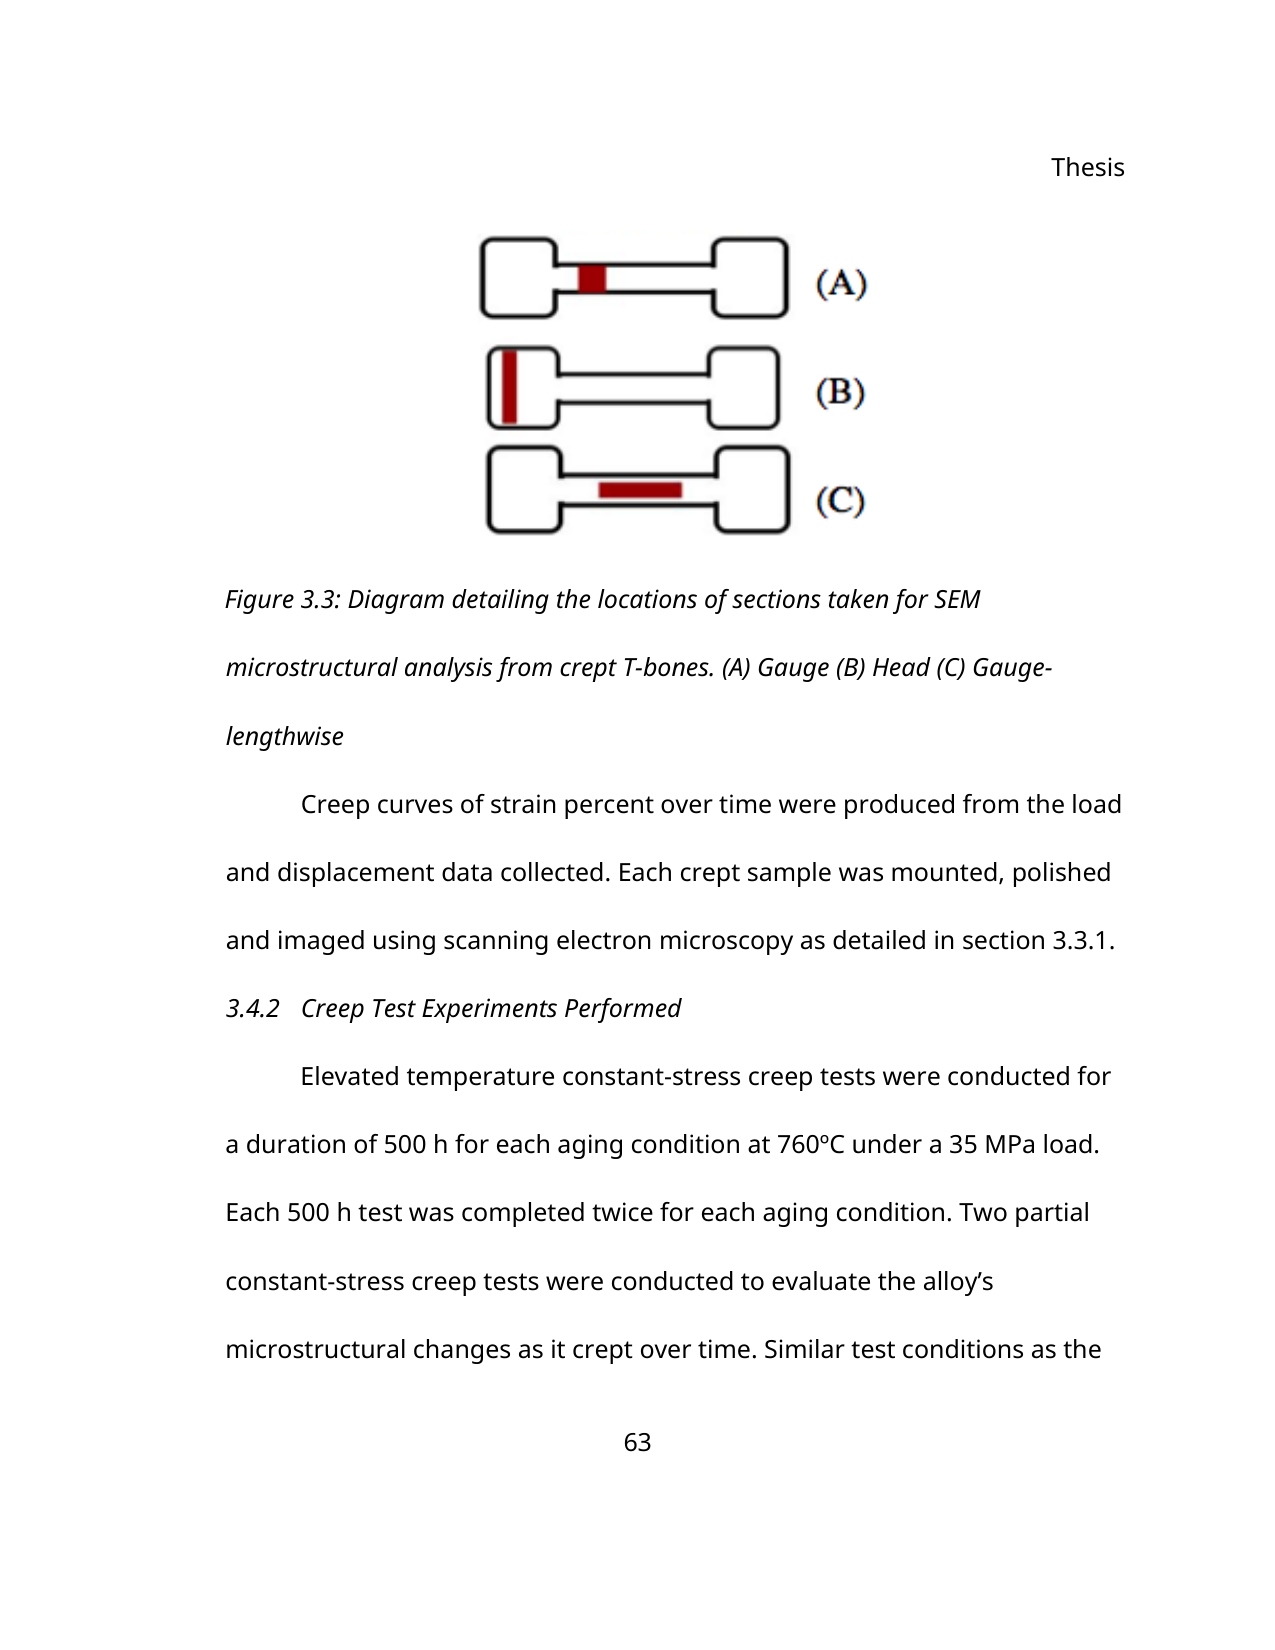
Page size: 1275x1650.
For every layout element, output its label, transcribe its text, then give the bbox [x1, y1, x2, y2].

text Creep curves of strain percent over time were produced from the load and displacement data collected. Each crept sample was mounted, polished and imaged using scanning electron microscopy as detailed in section 3.3.1. [224, 786, 1125, 957]
text 3.4.2 Creep Test Experiments Performed [224, 991, 1125, 1025]
picture [467, 225, 883, 548]
text Figure 3.3: Diagram detailing the locations of sections taken for SEM microstructural analysis from crept T-bones. (A) Gauge (B) Head (C) Gauge-lengthwise [224, 582, 1125, 752]
text Elevated temperature constant-stress creep tests were conducted for a duration of 500 h for each aging condition at 760ºC under a 35 MPa load. Each 500 h test was completed twice for each aging condition. Two partial constant-stress creep tests were conducted to evaluate the alloy’s microstructural changes as it crept over time. Similar test conditions as the [224, 1059, 1125, 1365]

What you should do | Edit the lines of the records above, replacing "bbox" with "bounding box" and leaving everything else unchanged. Leave the pictures out of your answer.

Solution to this task |
Page size: 1275x1650.
For every layout element, output its label, transcribe its text, then give the bounding box [x1, y1, x2, y2].

text Creep curves of strain percent over time were produced from the load and displacement data collected. Each crept sample was mounted, polished and imaged using scanning electron microscopy as detailed in section 3.3.1. [224, 786, 1125, 957]
text 3.4.2 Creep Test Experiments Performed [224, 991, 1125, 1025]
picture [467, 225, 883, 548]
text Figure 3.3: Diagram detailing the locations of sections taken for SEM microstructural analysis from crept T-bones. (A) Gauge (B) Head (C) Gauge-lengthwise [224, 582, 1125, 752]
text Elevated temperature constant-stress creep tests were conducted for a duration of 500 h for each aging condition at 760ºC under a 35 MPa load. Each 500 h test was completed twice for each aging condition. Two partial constant-stress creep tests were conducted to evaluate the alloy’s microstructural changes as it crept over time. Similar test conditions as the [224, 1059, 1125, 1365]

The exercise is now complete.